── DATA FOR THIS EXERCISE ──
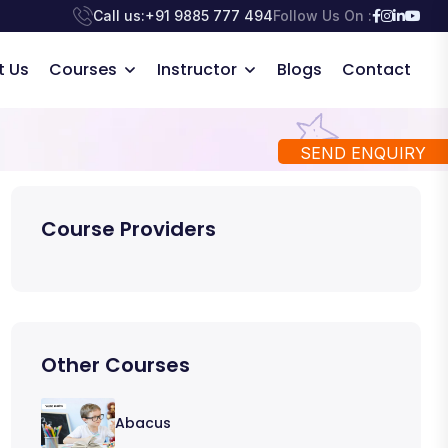
Call us:
+91 9885 777 494
Follow Us On :
t Us
Courses
Instructor
Blogs
Contact
SEND ENQUIRY
Course Providers
Other Courses
Abacus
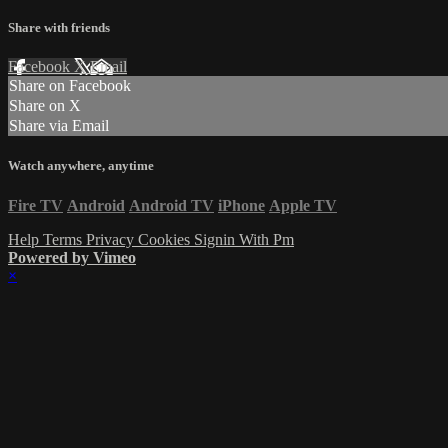
Share with friends
Facebook
X
Email
Share on Facebook
Share on X
Share via Email
Watch anywhere, anytime
Fire TV
Android
Android TV
iPhone
Apple TV
Help
Terms
Privacy
Cookies
Signin With Pm
Powered by Vimeo
×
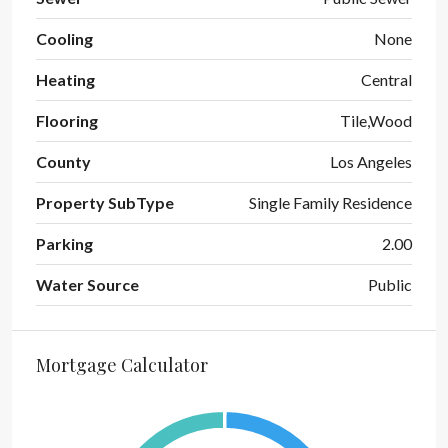
Cooling
None
Heating
Central
Flooring
Tile,Wood
County
Los Angeles
Property SubType
Single Family Residence
Parking
2.00
Water Source
Public
Mortgage Calculator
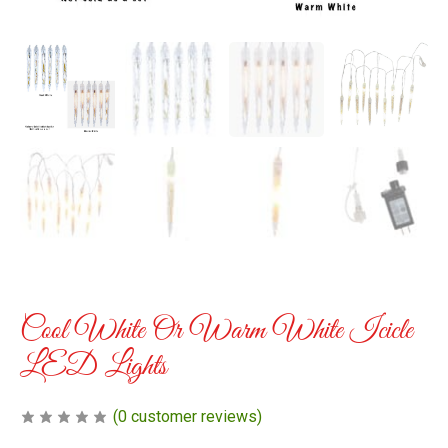
Cool White Or Warm White Icicle
LED Lights
(
0
customer reviews)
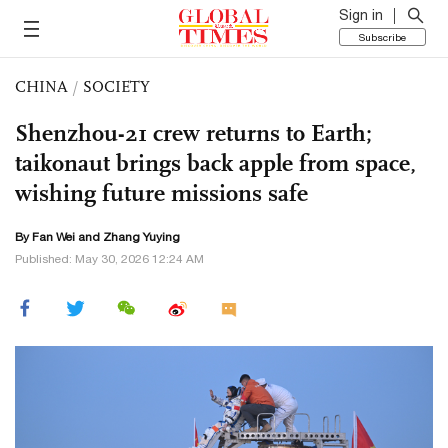
Sign in
Subscribe
CHINA
/
SOCIETY
Shenzhou-21 crew returns to Earth;
taikonaut brings back apple from space,
wishing future missions safe
By Fan Wei and Zhang Yuying
Published: May 30, 2026 12:24 AM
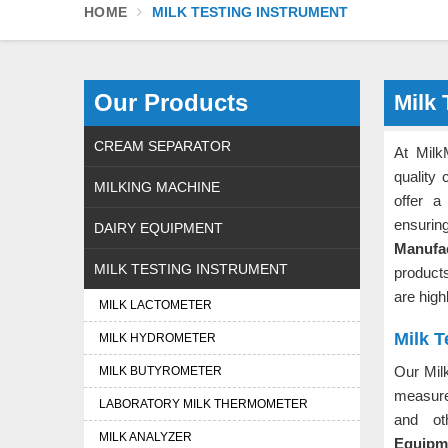
HOME
MILK TESTING INSTRUMENT
Our Products
Milk 
CREAM SEPARATOR
At Milk
quality 
MILKING MACHINE
offer a
ensurin
DAIRY EQUIPMENT
Manufa
MILK TESTING INSTRUMENT
products
are high
MILK LACTOMETER
Milk T
MILK HYDROMETER
Our Mil
MILK BUTYROMETER
measure
LABORATORY MILK THERMOMETER
and ot
MILK ANALYZER
Equipme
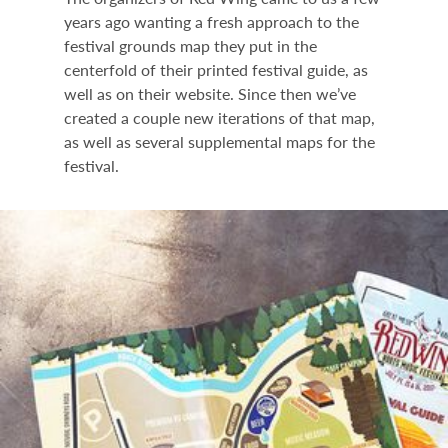
years ago wanting a fresh approach to the
festival grounds map they put in the
centerfold of their printed festival guide, as
well as on their website. Since then we’ve
created a couple new iterations of that map,
as well as several supplemental maps for the
festival.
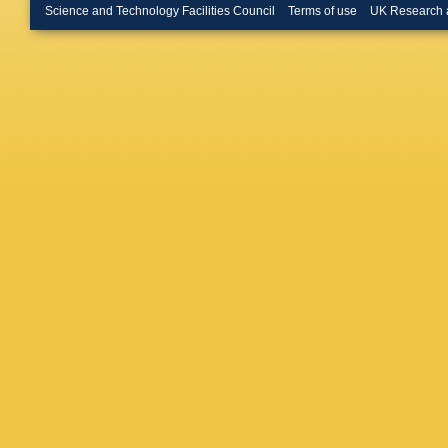
Scheink
Science and Technology Facilities Council
Terms of use
UK Research 
D Sertor
Su
,
A S
N Terun
Trautwei
Vernieri
Walker
,
Wenska
Winter
,
A
S Yamas
J Zhang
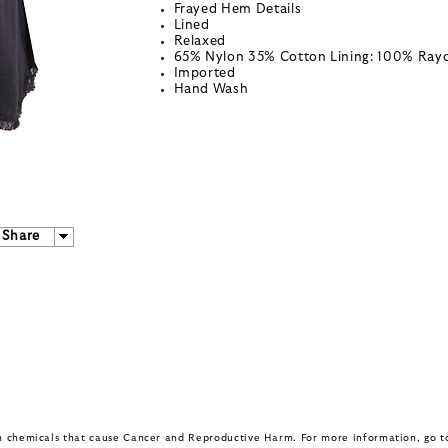
Frayed Hem Details
Lined
Relaxed
65% Nylon 35% Cotton Lining: 100% Ray
Imported
Hand Wash
Share
in chemicals that cause Cancer and Reproductive Harm. For more information, go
───
If a line in the records contains the word "well", copy it out.

well as on their website. Since then we’ve
as well as several supplemental maps for the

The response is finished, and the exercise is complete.